While there is no one way to structure a company, plenty of research exists about organizational designs that work better than others. For example, startups are famously small and informal, often involving a tight team of personality-driven founders and talent who see themselves as rebels or trailblazers. They often view their loose, non-hierarchical structure as a competitive advantage and the source of their nimbleness and creativity.


However, three management professors studied 78 young California companies and found that those which established structured systems early in their growth grew three times faster and experienced less CEO turnover than their competitors, as reported by Stanford Business.


Often, the researchers found, this more structured organizational design was imposed on the startups by their venture capital investors, and was most needed once a startup had grown to between 50 and 100 employees, when no single founder, however forceful, could keep up with what everyone is doing.

Beyond organizational charts

Organizational design is a much bigger concept than an organizational chart, though an org chart of who reports to who could be one tool that comes out of the organizational design process.


According to Deloitte Insights, it’s a method of understanding what a business really does and how best to do it. And global research by this international financial services company finds that organizational design is both top of mind for businesses, and a challenge, as the way business is conducted has been evolving rapidly.


“Fully 88 percent of this year’s survey respondents believe that building the organization of the future is an important or very important issue,” reports Deloitte Insights. “Yet [o]nly 11 percent of survey respondents believe they understand how to build the organization of the future.”


One major shift it has noted is that “As networks and ecosystems replace organizational hierarchies, the traditional question ‘For whom do you work?’ has been replaced by ‘With whom do you work?’” as teams-based structures have become more dominant.

Forced revolution

Not surprisingly, the policy response to the Covid-19 pandemic, in which governments around the world sought to control the spread of the virus by tightly restricting business and commerce, forced businesses around the world to rethink their organizational design. Countless businesses had to jettison old ways of operating to survive and are now applying the lessons learned to their post-Covid-19 realities.


Peter Brodie, director of organizational design at The Orgworks, writes for Forbes, “The current Covid-19 pandemic has caused an ‘event horizon’ for all organizations and sectors. Executives will need to reorientate their organization in 2021. However, organization design is difficult, as it aims to take a complex entity, dissect and analyze it and then rebuild it so it functions better.”
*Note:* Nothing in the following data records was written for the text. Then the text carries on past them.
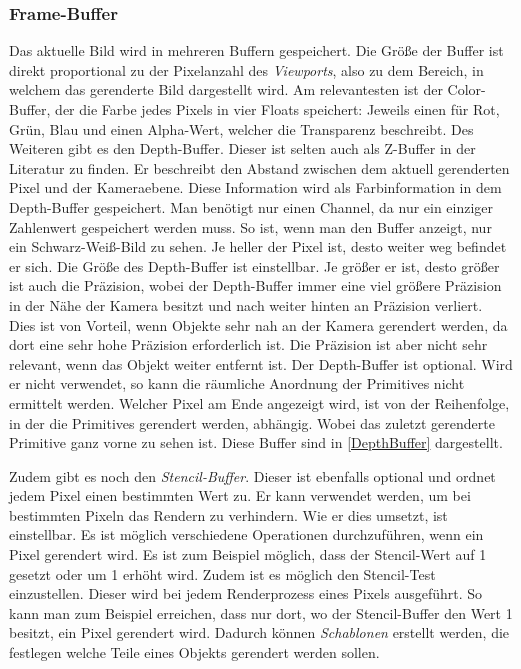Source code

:\subsubsection{Frame-Buffer}
Das aktuelle Bild wird in mehreren Buffern gespeichert. Die Größe der Buffer ist direkt proportional zu der Pixelanzahl des \textit{Viewports}, also zu dem Bereich, in welchem das gerenderte Bild dargestellt wird. 
Am relevantesten ist der Color-Buffer, der die Farbe jedes Pixels in vier Floats speichert: Jeweils einen für Rot, Grün, Blau und einen Alpha-Wert, welcher die Transparenz beschreibt. Des Weiteren gibt es den Depth-Buffer. Dieser ist selten auch als Z-Buffer in der Literatur zu finden. Er beschreibt den Abstand zwischen dem aktuell gerenderten Pixel und der Kameraebene. Diese Information wird als Farbinformation in dem Depth-Buffer gespeichert. 
Man benötigt nur einen Channel, da nur ein einziger Zahlenwert gespeichert werden muss. So ist, wenn man den Buffer anzeigt, nur ein Schwarz-Weiß-Bild zu sehen. 
Je heller der Pixel ist, desto weiter weg befindet er sich. Die Größe des Depth-Buffer ist einstellbar. Je größer er ist, desto größer ist auch die Präzision, wobei der Depth-Buffer immer eine viel größere Präzision in der Nähe der Kamera besitzt und nach weiter hinten an Präzision verliert. Dies ist von Vorteil, wenn Objekte sehr nah an der Kamera gerendert werden, da dort eine sehr hohe Präzision erforderlich ist. 
Die Präzision ist aber nicht sehr relevant, wenn das Objekt weiter entfernt ist. Der Depth-Buffer ist optional. Wird er nicht verwendet, so kann die räumliche Anordnung der Primitives nicht ermittelt werden. Welcher Pixel am Ende angezeigt wird, ist von der Reihenfolge, in der die Primitives gerendert werden, abhängig. Wobei das zuletzt gerenderte Primitive ganz vorne zu sehen ist. Diese Buffer sind in \cref{DepthBuffer} dargestellt. 

Zudem gibt es noch den \textit{Stencil-Buffer}. Dieser ist ebenfalls optional und ordnet jedem Pixel einen bestimmten Wert zu. Er kann verwendet werden, um bei bestimmten Pixeln das Rendern zu verhindern. Wie er dies umsetzt, ist einstellbar. Es ist möglich verschiedene Operationen durchzuführen, wenn ein Pixel gerendert wird. Es ist zum Beispiel möglich, dass der Stencil-Wert auf 1 gesetzt oder um 1 erhöht wird. 
Zudem ist es möglich den Stencil-Test einzustellen. Dieser wird bei jedem Renderprozess eines Pixels ausgeführt. So kann man zum Beispiel erreichen, dass nur dort, wo der Stencil-Buffer den Wert 1 besitzt, ein Pixel gerendert wird. Dadurch können \textit{Schablonen} erstellt werden, die festlegen welche Teile eines Objekts gerendert werden sollen.

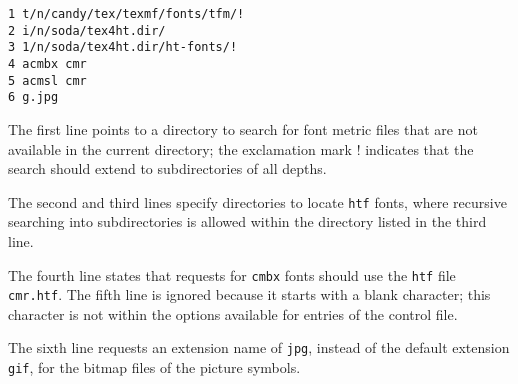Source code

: \begin{verbatim}
1 t/n/candy/tex/texmf/fonts/tfm/! 
2 i/n/soda/tex4ht.dir/ 
3 1/n/soda/tex4ht.dir/ht-fonts/! 
4 acmbx cmr 
5 acmsl cmr 
6 g.jpg
\end{verbatim}

The first line points to a directory to search for font metric files that are not 
available in the current directory; the exclamation mark ! indicates that the search 
should extend to subdirectories of all depths. 

The second and third lines specify directories to locate \verb|htf|
fonts, where recursive searching into subdirectories is allowed within
the directory listed in the third line. 

The fourth line states that requests for \verb|cmbx| fonts should use
the \verb|htf| file \verb|cmr.htf|. The fifth line is ignored because it
starts with a blank character; this character is not within the options
available for entries of the control file. 

The sixth line requests an extension name of \verb|jpg|, instead of the
default extension \verb|gif|, for the bitmap files of the picture
symbols.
Roots of organizational design

Efforts to consciously design the modern workplace date back to Frederick W. Taylor, who published “The Principles of Scientific Management” in 1911. Taylor, a mechanical engineer by training, had analyzed factory tasks to find the most efficient way to do them and established specific roles and responsibilities for management and labor. His work was hugely influential in early 20th century industrial companies.


Organizational design is the process of structuring a company in a way that supports the implementation of its strategic plan. A complex concept with roots in the early 1900s, organizational design principles continue to evolve to adapt to the needs of modern organizations.